The Morrison Government has awarded grants to a series of research projects to further explore how new feed technologies for cattle and sheep can help to reduce emissions.
Six projects will receive $4 million in grants from Stage 1 of the Methane Emissions Reduction in Livestock (MERiL) program, supporting Australian producers to trial low emissions livestock feed technologies such as the seaweed Asparagopsis.
Minister for Industry, Energy and Emissions Reduction Angus Taylor said each project would collect data to help support research and development of new feed technologies and understand their impact on productivity and the environment.
“Australian farmers have always been at the forefront of innovation and environmental management,” Minister Taylor said.
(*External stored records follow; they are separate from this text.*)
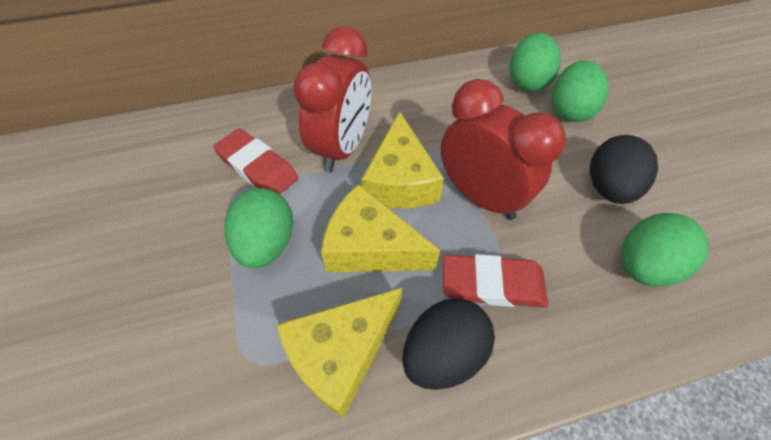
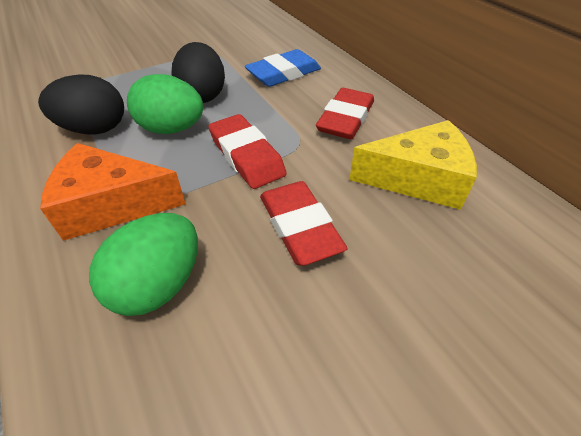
blue eraser: 0 -> 1
green egg: 4 -> 2
orange cheese: 0 -> 1
red clock: 2 -> 0
red eraser: 2 -> 3
yellow cheese: 3 -> 1

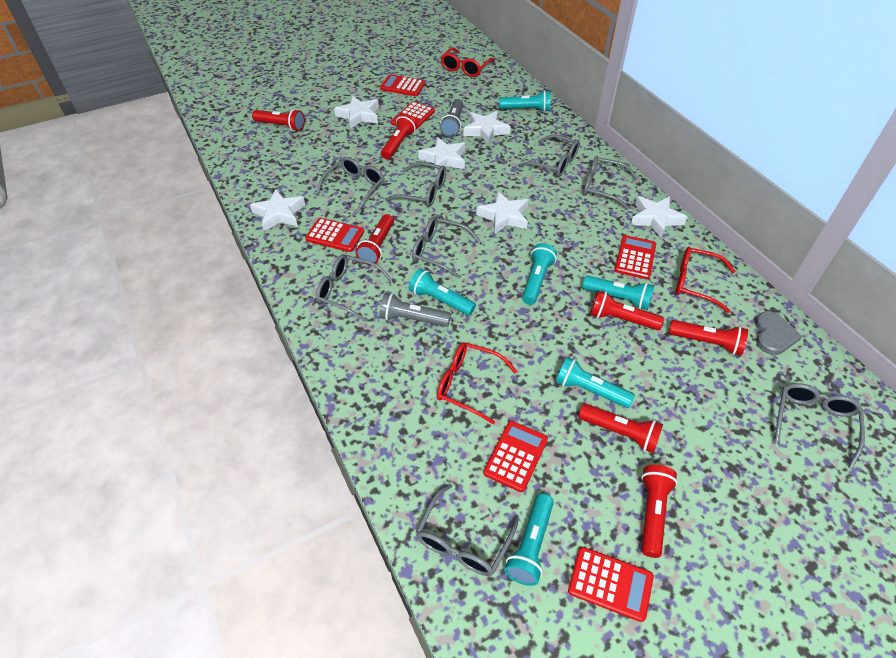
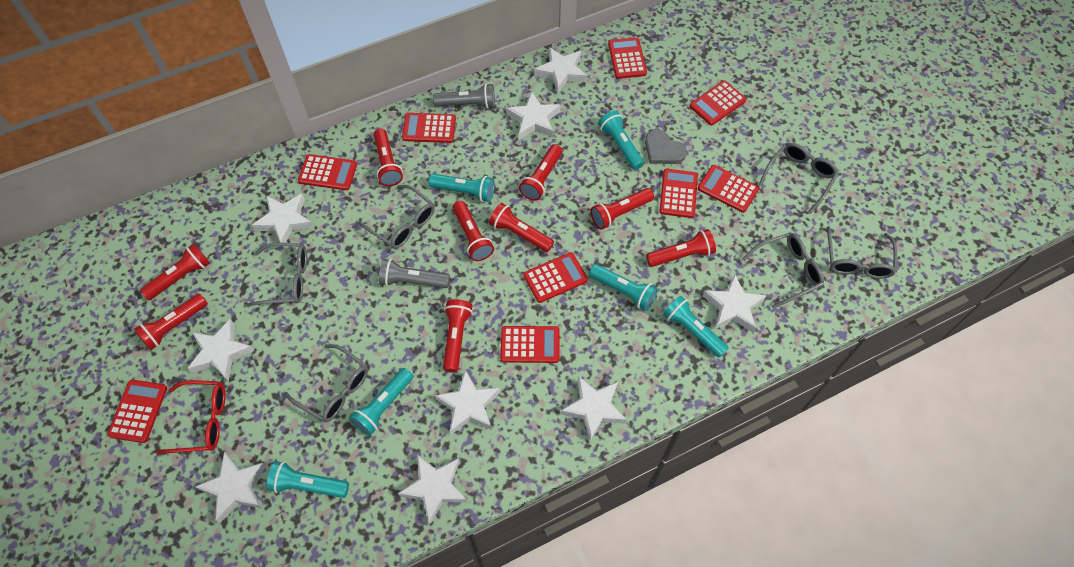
grey glasses: 8 -> 6
red calculator: 6 -> 9
red flashlight: 7 -> 9
red glasses: 3 -> 1
white star: 6 -> 9

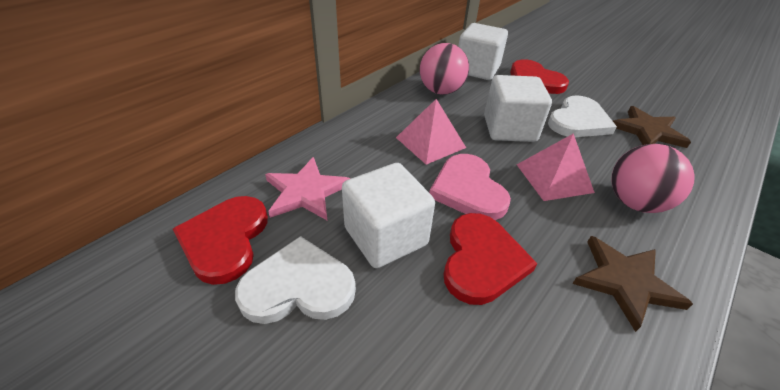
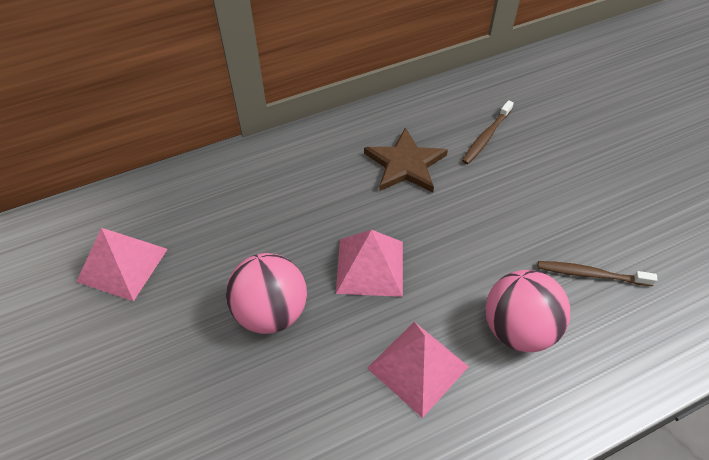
brown star: 2 -> 1
brown toothbrush: 0 -> 2
pink heart: 1 -> 0
pink pyramid: 2 -> 3
pink star: 1 -> 0
red heart: 3 -> 0
white cube: 3 -> 0
white heart: 2 -> 0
“These successful projects will increase our understanding of the benefits of these technologies and help farmers make informed decisions on technology adoption in their day-to-day operations.
“We are backing technologies which have the potential to reduce emissions while increasing productivity because we know that is the key to meeting and beating our targets without imposing new costs on households, businesses or the wider economy.”
The projects aim to quantify the emissions reduction and productivity benefits of low-emissions livestock feed technologies, including using Asparagopsis seaweed and the organic compound 3-nitrooxypropanol (3-NOP) as feed supplements for cattle and sheep.
Successful grant applicants are:
• Bovine Dynamics, in partnership with Sea Forest and Stockyard Feedlot (Kerwee), was awarded $1,000,000, to trial the use of the seaweed Asparagopsis in a large-scale commercial feedlot for Angus beef near Toowoomba, to understand its impacts on emissions and productivity including meat quality;
• CSIRO, in partnership with Mort & Co Lot Feeders, Australian Agricultural Company and Northern Australia Pastoral Company, was awarded $800,000 to trial the compound 3-NOP in tropical and northern beef cattle grazing systems. Trials will be conducted in Townsville and grazing properties in northern Queensland;
• Agrimix, in partnership with CSIRO, University of Tasmania, The University of New England and James Cook University, was awarded $700,000 to trial the forage feed Desmanthus – a non-bloating tropical legume – in grazing paddocks in three commercial grazing operations across New South Wales and Queensland;
• FutureFeed, in partnership with Meat and Livestock Australia, the University of New England, Australian Country Choice Holdings, Woolworths, Corporate Carbon Advisory, GrainCorp and Bovine Dynamics, was awarded $500,000 to test Asparagopsis seaweed in beef cattle in the University of New England’s Tullimba feedlot;
• The University of New England, in partnership with Australian Wool Innovation, and Sea Forest, was awarded $500,000 to trial the use of Asparagopsis seaweed in sheep in northern New South Wales; and
• GrainCorp, in partnership with Agriculture Victoria, Future Feed, Australian Lot Feeders Association, Midfield Meat International and Bovine Dynamics, was awarded $500,000 for laboratory trials to test Asparagopsis seaweed stability in livestock feed and on-field trials to determine methane emission reductions in livestock. Trials will be conducted at the Agriculture Victoria Research Ellinbank SmartFarm.
Grant guidelines for Stage 2 and Stage 3 of the MERiL program will be released on Monday 21 February. These stages will support the development of technologies to deliver feed supplements to grazing livestock.
Stage 2 will provide $5 million to develop and determine the feasibility of the proposed technology with grants between $250,000 and $1 million available for projects running up to 12 months.
Stage 3, which will consist of two funding rounds, will provide $15 million to undertake trials to validate the technology and demonstrate its emissions reduction and productivity impacts.
The MERiL program is one of two major new initiatives the Government is delivering to help the agriculture sector access low emissions technologies without imposing new costs.
Successful applicants for feasibility study grants under the $50 million National Soil Carbon Innovation Challenge will be announced shortly and applications for development and demonstration grants opened on 3 February 2022. The goal of the Challenge is to reduce the cost of soil carbon measurement to less than $3 per hectare per year.
Stage 1 of the MERiL program is part of the $95.4 million King Review Technology Co-Investment Fund, announced as part of the 2020-21 Budget, which supports businesses in the agriculture, manufacturing, industrial and transport sectors to adopt technologies to increase productivity and reduce emissions.
Stages 2 and 3 of the program are part of the $59.6 million Land Sector Investment Stream announced as part of the 2021-22 Budget, to support the National Soil Carbon Innovation Challenge and trial new agricultural feed technologies that reduce emissions from livestock.